Let’s put these into a test directory.

$ mkdir -p tests/integration/toy_reads
$ mv -v toy_*.fq tests/integration/toy_reads

Coming to a toy dataset through trial and error

Finding the right flags to wgsim to make the commands above took a mixture of guesswork and trial and error. Different options were tried and Velvet was repeatedly re-run to see the result. There is no correct answer here, we just need something that works, and as the commands run in a matter of seconds the tinkering process can be pretty quick.

We can also see in the wgsim log messages that one of the transcripts is too short to use, so we are actually simulating reads from just four sequences. If we were really sequencing such short fragments on a physical sequencer then the read pairs would overlap and we might even sequence right through the whole fragment into the adapter. wgsim cannot simulate this so it just skips the short sequence.

Making the integration test


These toy reads will be the basis of our automated tests.

Running the toy dataset

Starting with the original working answer, adapt the assembler Snakefile so that it processes these toy reads and assembles them with the four different k-mer length settings.

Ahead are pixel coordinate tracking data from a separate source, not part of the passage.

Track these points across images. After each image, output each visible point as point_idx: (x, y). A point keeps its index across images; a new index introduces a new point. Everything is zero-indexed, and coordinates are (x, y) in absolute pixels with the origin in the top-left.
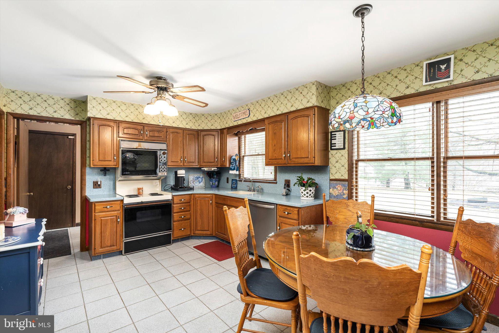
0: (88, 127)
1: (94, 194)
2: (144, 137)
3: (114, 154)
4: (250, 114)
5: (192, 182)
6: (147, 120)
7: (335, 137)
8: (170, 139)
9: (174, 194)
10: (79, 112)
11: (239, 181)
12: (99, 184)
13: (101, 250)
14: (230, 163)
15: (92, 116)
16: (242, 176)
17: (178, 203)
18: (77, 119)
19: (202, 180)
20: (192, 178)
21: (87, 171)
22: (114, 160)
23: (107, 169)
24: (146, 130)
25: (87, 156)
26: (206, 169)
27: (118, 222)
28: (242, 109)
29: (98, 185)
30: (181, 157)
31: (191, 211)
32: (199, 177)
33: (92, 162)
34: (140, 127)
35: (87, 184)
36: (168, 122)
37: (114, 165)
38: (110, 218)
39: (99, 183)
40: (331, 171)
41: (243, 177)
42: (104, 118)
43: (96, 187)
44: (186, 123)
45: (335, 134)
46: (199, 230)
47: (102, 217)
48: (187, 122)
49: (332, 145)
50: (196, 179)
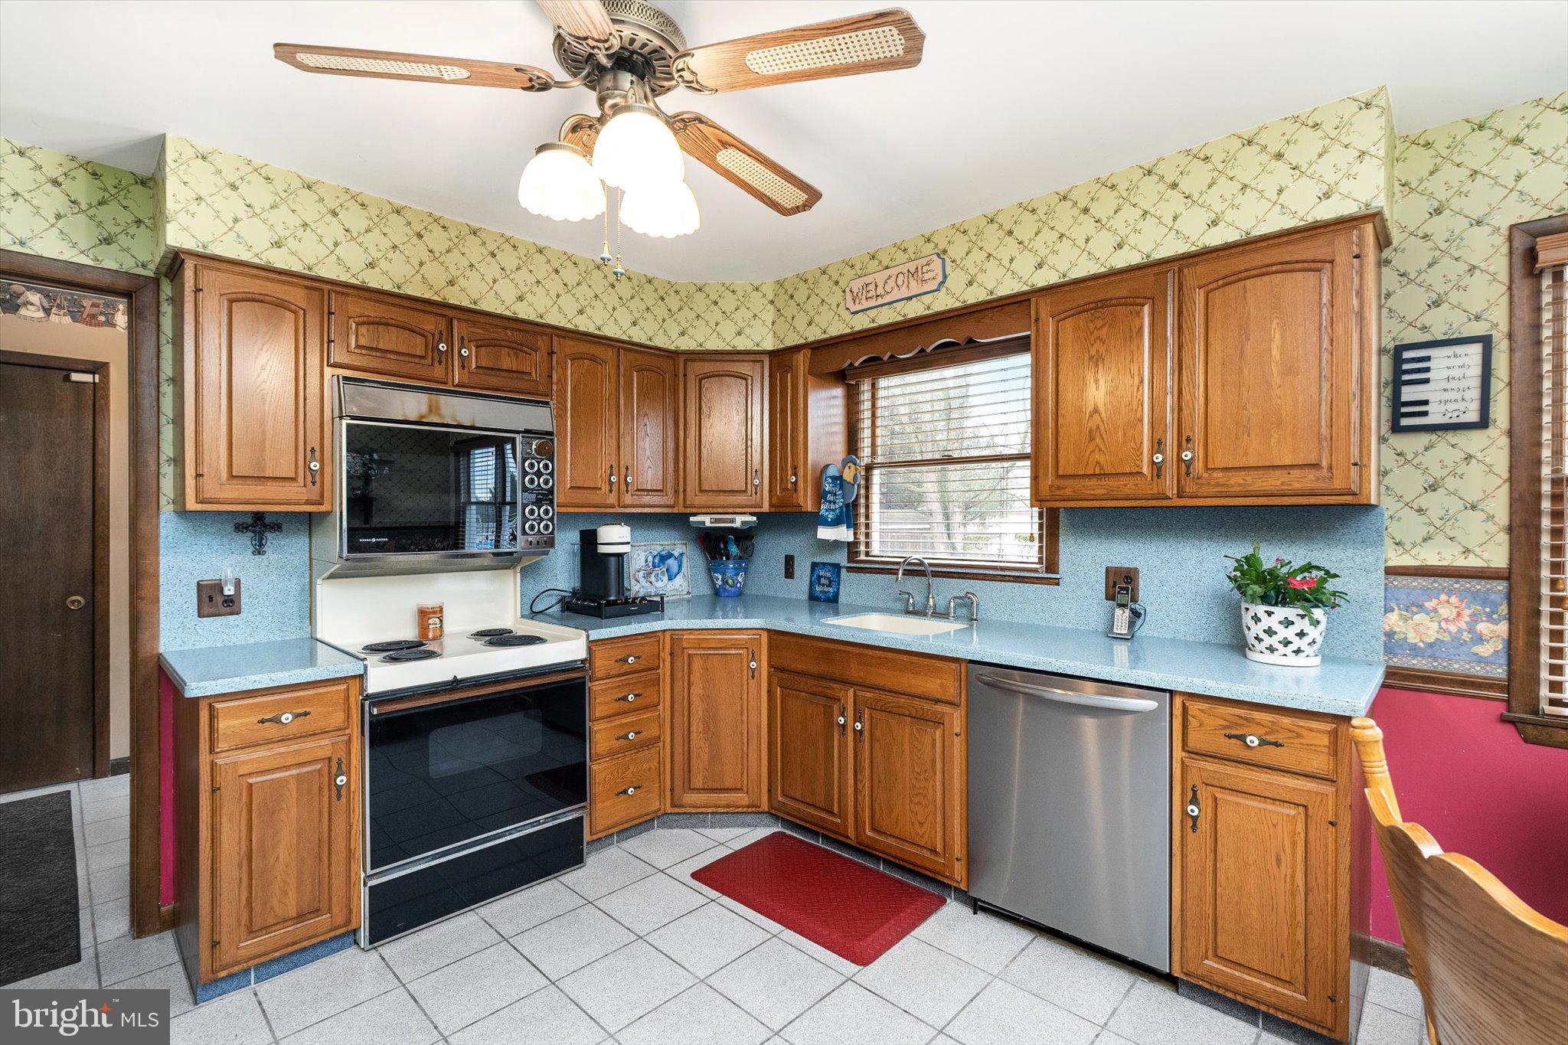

What did you need to change?

Assuming you started with the sample answer, three changes are needed:

  1. The CONDITIONS list needs to change to just ["toy"]
  2. In the cutadapt rule, the input directory needs to change from reads to tests/integration/toy_reads.
  3. In the concatenate rule, the input lists need to be shortened from three to two items.

It’s easiest to decide if a test has passed or failed if the expected output is identical every time, but that might not be the case here as the assemblies can vary a bit. If we can’t guarantee identical output, we can at least make some stipulations for the test run to be judged successful.

Challenge

Which of these should always be true for our toy dataset? Which would be most reasonable to check?

  1. There will always be a contig longer than 300bp
  2. There will always be a contig longer than 500bp
  3. The max contig with k21 will be longer than with k25
  4. There will always be exactly 313 contigs in total, over all output files
  5. There will be over 50 contigs in every output file

Finally, we can look to automate the tests. This version just checks that the assem/toy_k19_max_contig.txt file has a number over 300. We’ll save this into a file named tests/integration/run.sh.

BASH

#!/bin/bash

snakemake -F --use-conda -j1
max_len=$( egrep -o '[0-9]+$' assem/toy_k19_max_contig.txt )
if [[ "$max_len"  > 300 ]] ; then echo PASS ; else echo FAIL ; fi

The fist line marks this out as a shell script. After running snakemake, the egrep -o ... command is used to get just the number from the file, the max_len=$( ... ) syntax captures that number into a shell variable named max len, and we can use internal shell arithmetic to check the number is >300, finally printing PASS or FAIL.

And we can run the test in the terminal:

BASH

$ chmod +x tests/integration/run.sh
$ tests/integration/run.sh

It’s simple, and it can be improved, but it works. Our workflow has an integration test.